Ora, para se dizer o mínimo, quando criada a competência internacional por extraterritorialidade do artigo 7º, do Código Penal, por intermédio da Reforma da Lei Penal nº 7.209, de 1984, nenhum tribunal  internacional penal do tempo da ONU existia no mundo.  O primeiro tribunal penal ad hoc do Conselho de Segurança da ONU só viria a ser criado em 25 de Maio de 1993. Foi apenas em 23 de Julho de 2009 que entrou para a agenda da Assembleia Geral da ONU o estudo do escopo e aplicação do princípio da jurisdição universal. Ora, como se explicar que, na interpretação de tal artigo 7º, do Código Penal Brasileiro, dê-se um viés sobre algo que sequer era pensado pelo legislador penal brasileiro, ainda sob o escólio da “Constituição de 1967” do regime militar brasileiro? É só ler-se a exposição de motivos nº 211, de 9 de Maio de 1983 para se ver que nada havia no contexto da reforma de internacionalidade ou universalidade penal brasileira. É de empalidecer São Benedito!

Não pode a jurisdição universal ser invocada, sob o direito penal brasileiro, pela Justiça doméstica sem lei que a autorize. Foi assim na França e assim na Espanha também, por exemplo. É essa a posição do Brasil na ONU.
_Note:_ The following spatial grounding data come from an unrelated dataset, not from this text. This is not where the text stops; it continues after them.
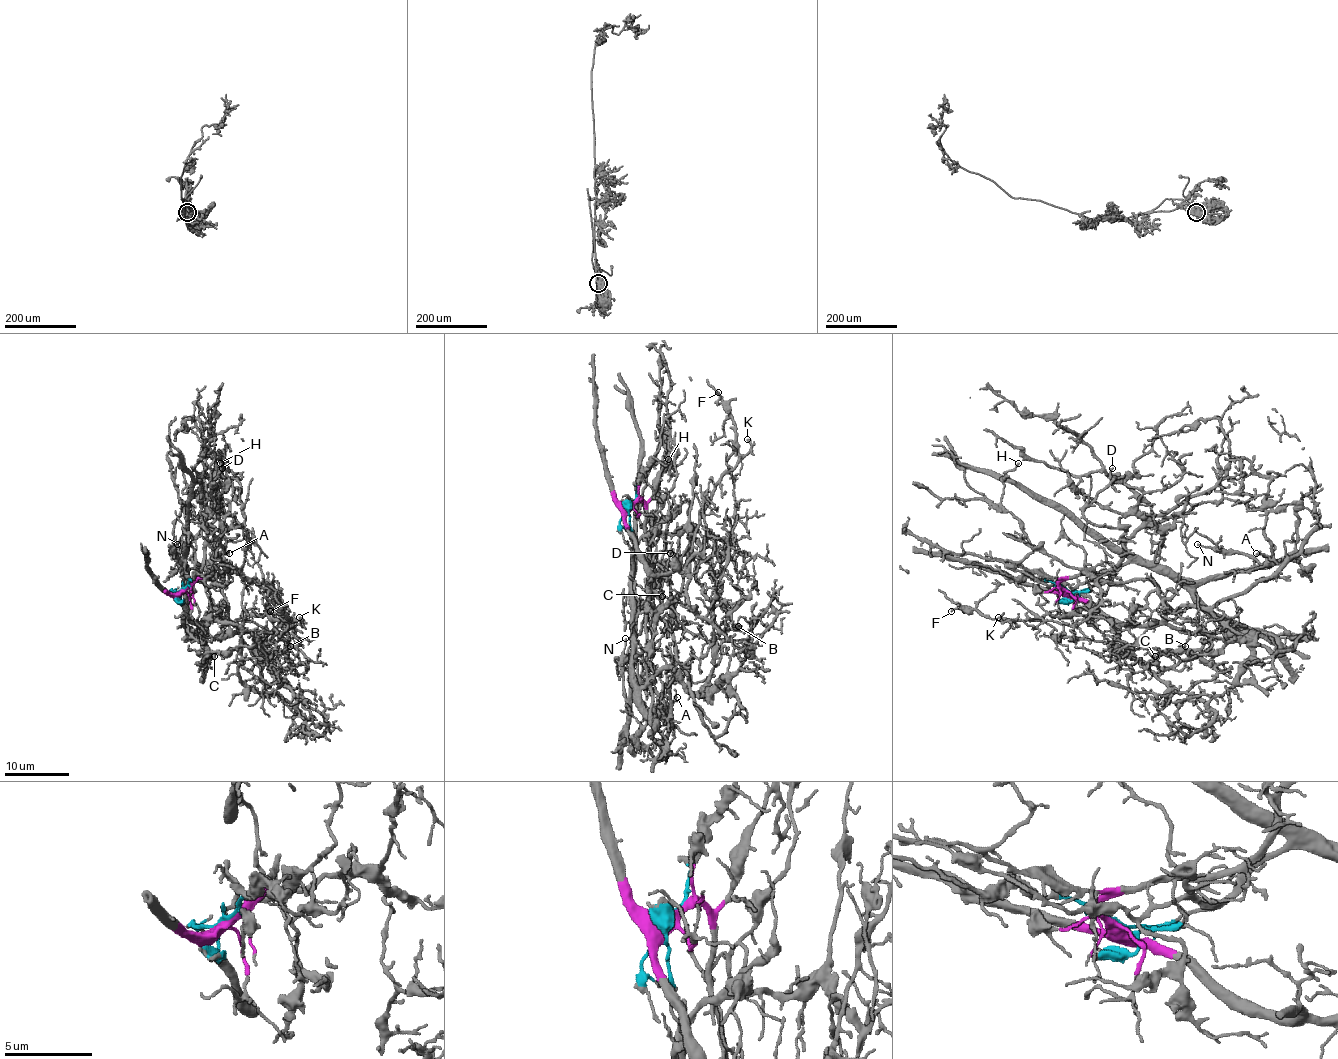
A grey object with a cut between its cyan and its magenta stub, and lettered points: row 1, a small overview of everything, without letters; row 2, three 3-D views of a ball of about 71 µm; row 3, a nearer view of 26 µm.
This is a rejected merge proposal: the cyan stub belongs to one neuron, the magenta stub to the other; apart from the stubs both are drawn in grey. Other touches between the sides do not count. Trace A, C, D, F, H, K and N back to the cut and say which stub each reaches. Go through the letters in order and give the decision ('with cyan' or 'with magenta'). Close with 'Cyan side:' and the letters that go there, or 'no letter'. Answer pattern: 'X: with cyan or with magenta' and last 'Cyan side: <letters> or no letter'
A: with magenta
C: with cyan
D: with magenta
F: with magenta
H: with magenta
K: with magenta
N: with cyan
Cyan side: C, N

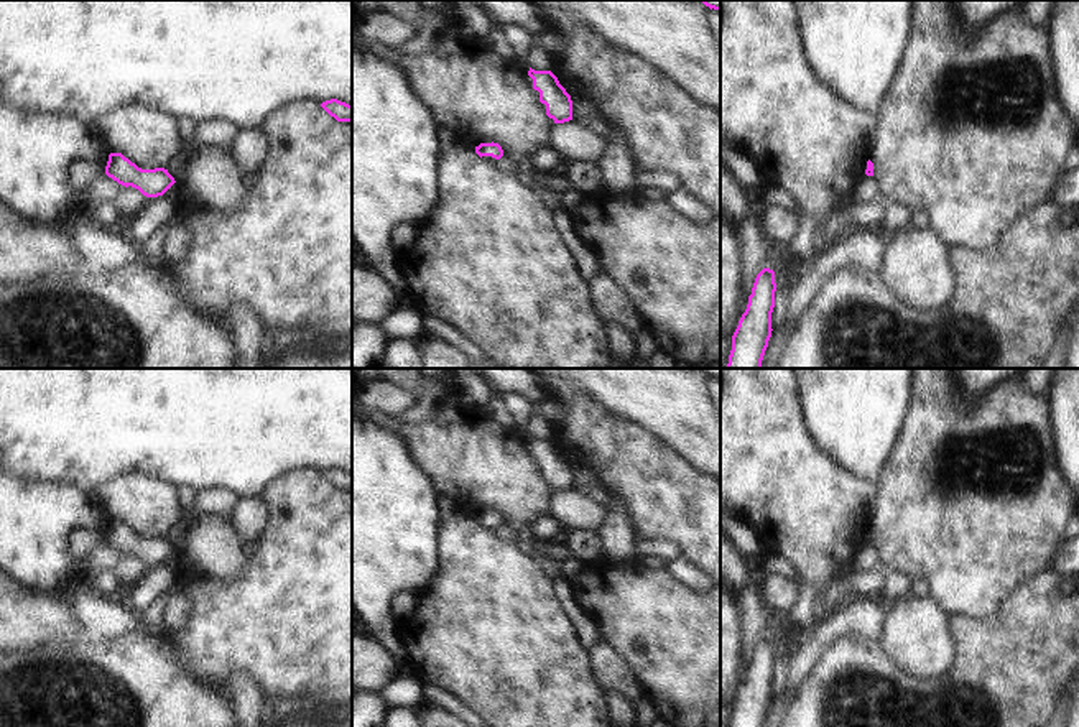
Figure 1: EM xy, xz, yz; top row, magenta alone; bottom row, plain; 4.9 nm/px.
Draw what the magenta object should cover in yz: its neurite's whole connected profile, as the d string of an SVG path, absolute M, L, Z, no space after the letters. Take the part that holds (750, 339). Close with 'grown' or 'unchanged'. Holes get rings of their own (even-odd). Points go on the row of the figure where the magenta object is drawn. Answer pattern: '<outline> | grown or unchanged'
M763 268L755 278L747 309L732 336L732 350L725 368L762 368L773 331L775 291L775 271Z | unchanged

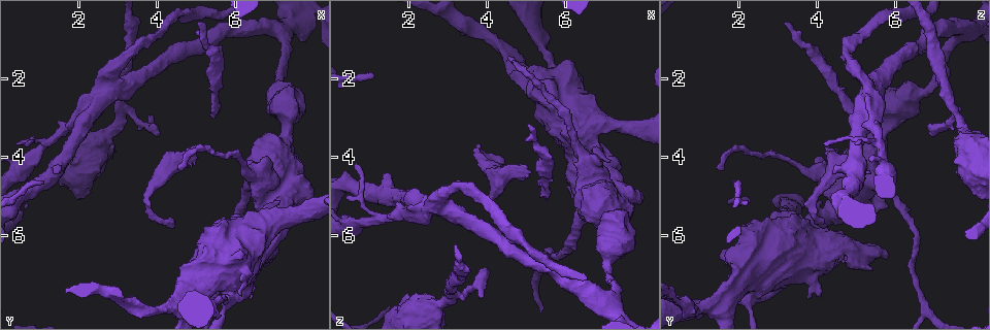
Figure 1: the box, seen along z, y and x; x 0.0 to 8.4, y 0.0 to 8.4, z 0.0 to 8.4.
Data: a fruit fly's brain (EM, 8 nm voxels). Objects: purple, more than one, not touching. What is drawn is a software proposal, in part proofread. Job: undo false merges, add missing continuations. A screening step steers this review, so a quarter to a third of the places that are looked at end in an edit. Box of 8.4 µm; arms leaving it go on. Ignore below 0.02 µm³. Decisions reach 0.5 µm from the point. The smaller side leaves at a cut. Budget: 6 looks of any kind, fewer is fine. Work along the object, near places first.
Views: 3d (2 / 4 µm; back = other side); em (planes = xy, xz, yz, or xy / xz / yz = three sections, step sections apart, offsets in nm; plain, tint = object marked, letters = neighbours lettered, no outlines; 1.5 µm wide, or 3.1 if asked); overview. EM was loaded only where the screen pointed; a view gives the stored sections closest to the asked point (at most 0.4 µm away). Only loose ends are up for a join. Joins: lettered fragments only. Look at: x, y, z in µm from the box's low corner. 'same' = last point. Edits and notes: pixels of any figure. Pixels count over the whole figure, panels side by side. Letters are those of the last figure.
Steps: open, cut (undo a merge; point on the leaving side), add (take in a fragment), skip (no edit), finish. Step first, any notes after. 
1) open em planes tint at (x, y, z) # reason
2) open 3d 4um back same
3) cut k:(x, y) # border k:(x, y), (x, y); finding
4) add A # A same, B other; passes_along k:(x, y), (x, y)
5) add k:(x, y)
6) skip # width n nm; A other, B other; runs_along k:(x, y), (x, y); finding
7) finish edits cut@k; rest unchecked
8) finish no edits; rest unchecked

open 3d 2um at (5.55, 2.95, 5.05) # thin end

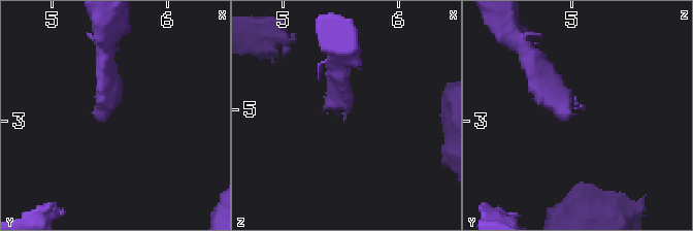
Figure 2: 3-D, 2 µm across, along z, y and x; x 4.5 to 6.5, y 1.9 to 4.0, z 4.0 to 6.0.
open em planes tint at (5.56, 2.90, 5.12)

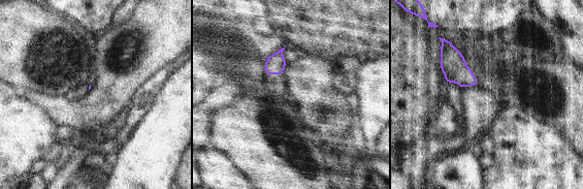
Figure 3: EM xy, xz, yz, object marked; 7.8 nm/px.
open em planes letters same

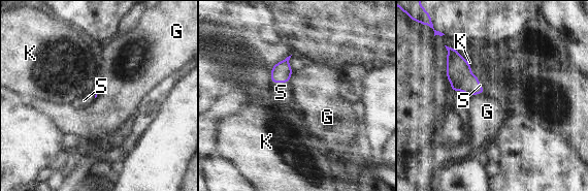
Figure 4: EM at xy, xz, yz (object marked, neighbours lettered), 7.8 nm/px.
add S # G other, K other, S same; passes_along 4:(281, 72), (280, 82), (281, 92); it goes on there

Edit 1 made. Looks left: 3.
open overview # redraw

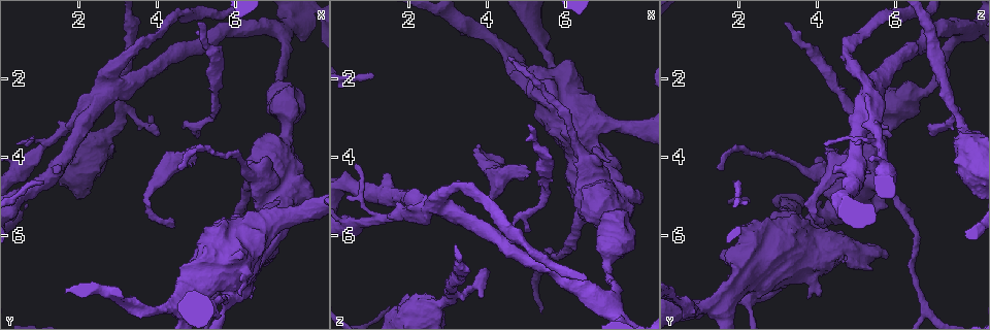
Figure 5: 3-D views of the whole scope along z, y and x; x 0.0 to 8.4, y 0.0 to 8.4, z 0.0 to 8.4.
open em planes letters at (3.95, 3.40, 6.85) # branch stops here

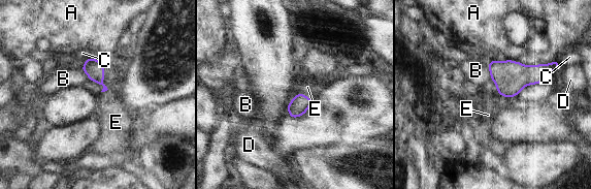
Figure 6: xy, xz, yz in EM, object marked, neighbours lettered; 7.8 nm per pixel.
add E # A other, B other, C other, D other, E same; passes_along 6:(299, 104), (304, 95), (307, 87); the cell continues

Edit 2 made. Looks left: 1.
open em planes letters at (3.75, 4.90, 3.95) # abrupt turn

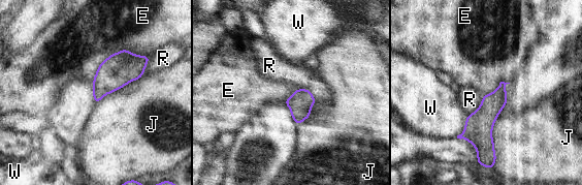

Contudo, há julgados brasileiros do Tribunal Federal Regional que se refere à Espanha como paradigma de aplicação de jurisdição universal. Todavia, havia naquele país lei que permitia o exercício da jurisdição universal. (Tribunal Federal Regional da 3ª Região, julgamento de 25/5/2022 – 5001469-57.2020.4.03.6181).

Enfim, péssima onda em que surfou a Justiça brasileira, que criou embaraços diplomáticos para o Brasil sem absolutamente nenhum resultado, minimamente que seja, útil para o mundo.